→ EXERCISE PROMPT: What you return must be the exact lines of the material below, from the first through the one that has "Table 2. Trace", with no pictures and, please, nothing else.

→ RECORDED INFORMATION:
"""

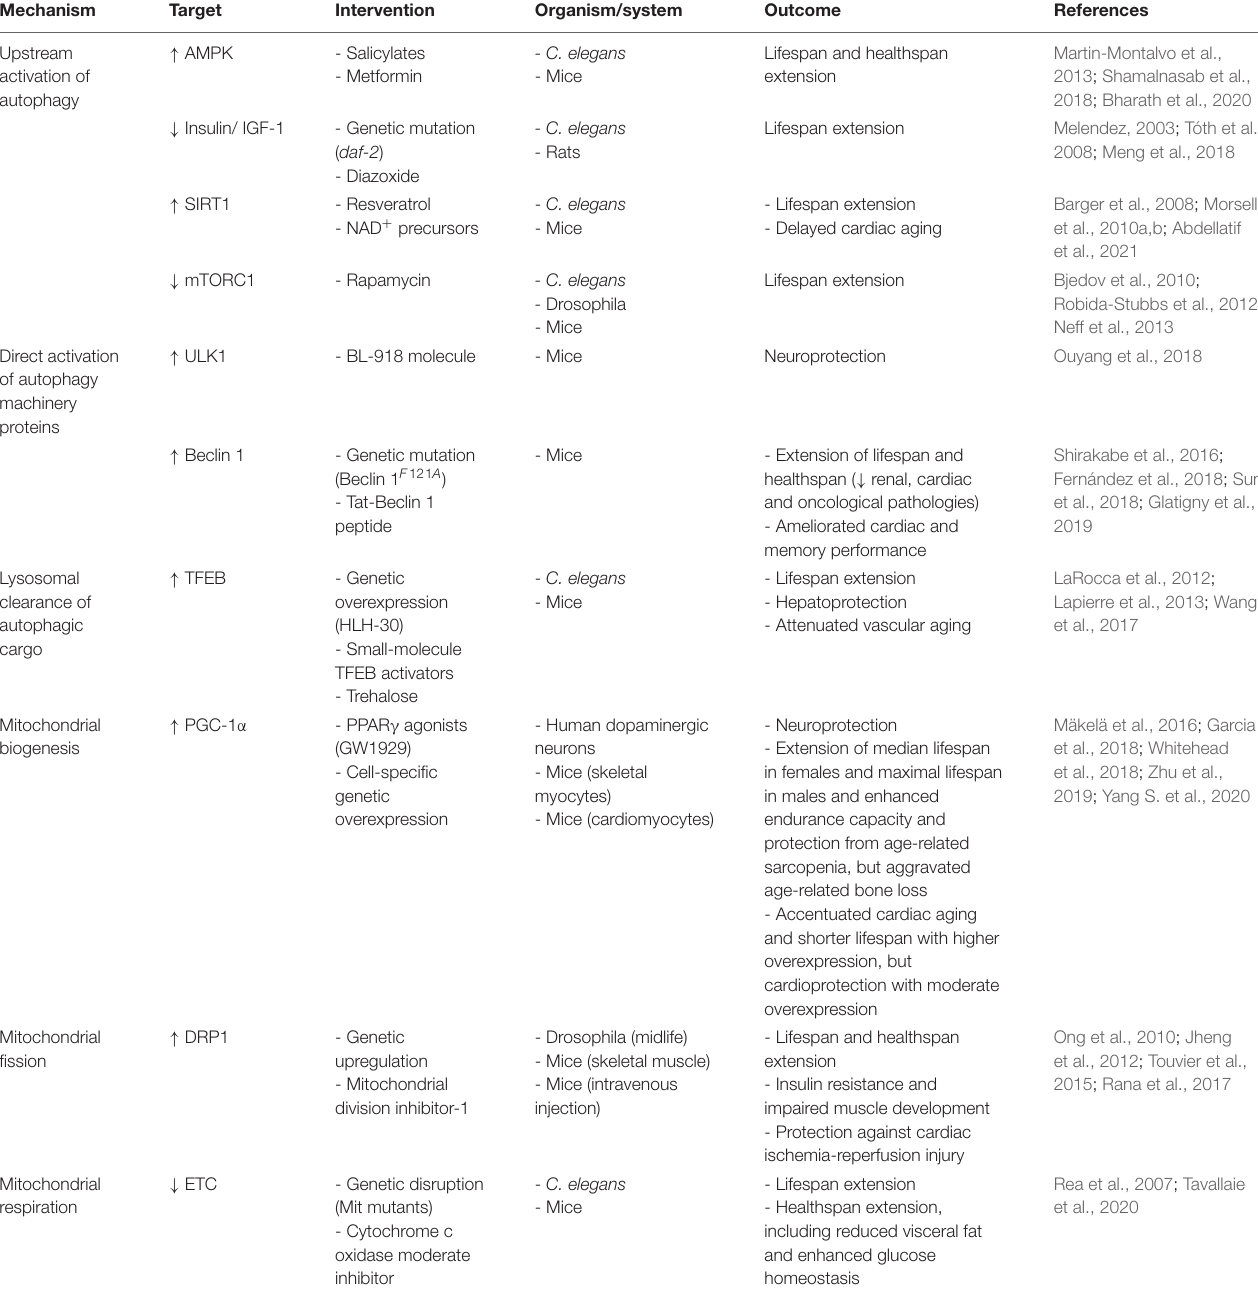
TABLE 1 | Defined molecular targets that delay aging by acting on the mitochondria-proteostasis axis.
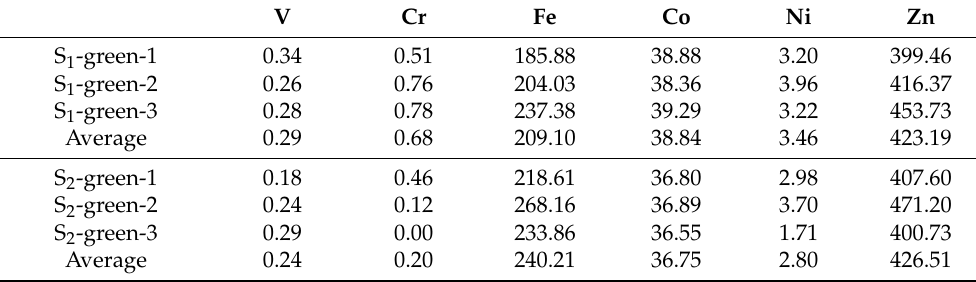
Table 2. Trace element content of three Lvwen stone specimens (all values in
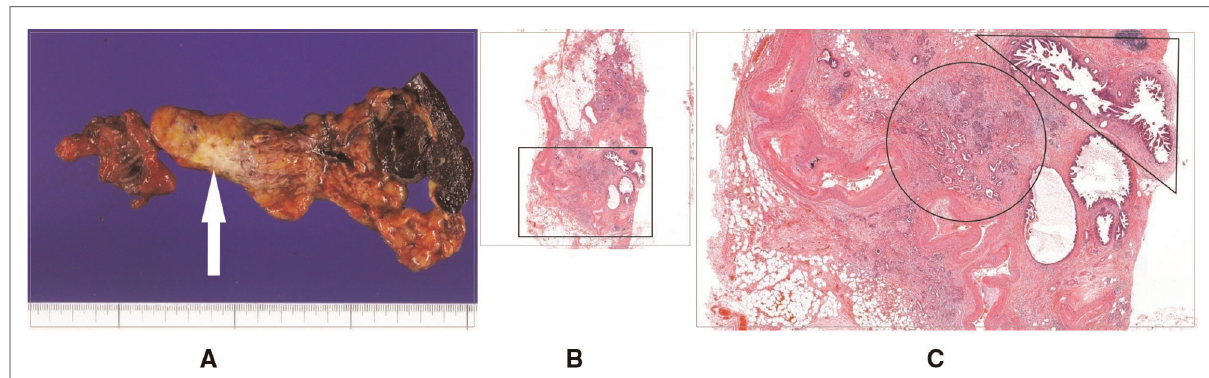
FIGURE 4 ( A ) Gross specimen of completion total pancreatectomy comprising the remnant pancreas body, spleen, and a jejunal segment including pancreaticojejunostomy, with the white arrow indicating cancer. ( B ) Histologic fi ndings of the pancreas body including cancer. ( C ) Magni fi ed image of the black square in ( B) , showing pancreatic ductal adenocarcinoma cells (black circle) and multiple lesions of low grade to a high degree of pancreatic intraepithelial neoplasia around the main lesion (black right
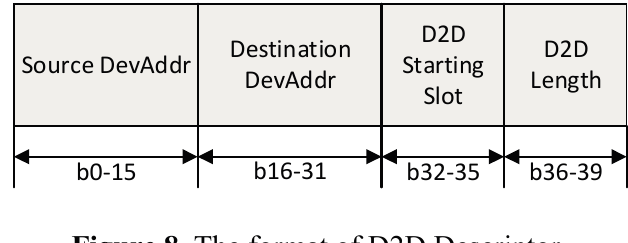
Figure 8. The format of D2D Descriptor.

"""

→ WRITTEN SOLUTION:
TABLE 1 | Defined molecular targets that delay aging by acting on the mitochondria-proteostasis axis.
Table 2. Trace element content of three Lvwen stone specimens (all values in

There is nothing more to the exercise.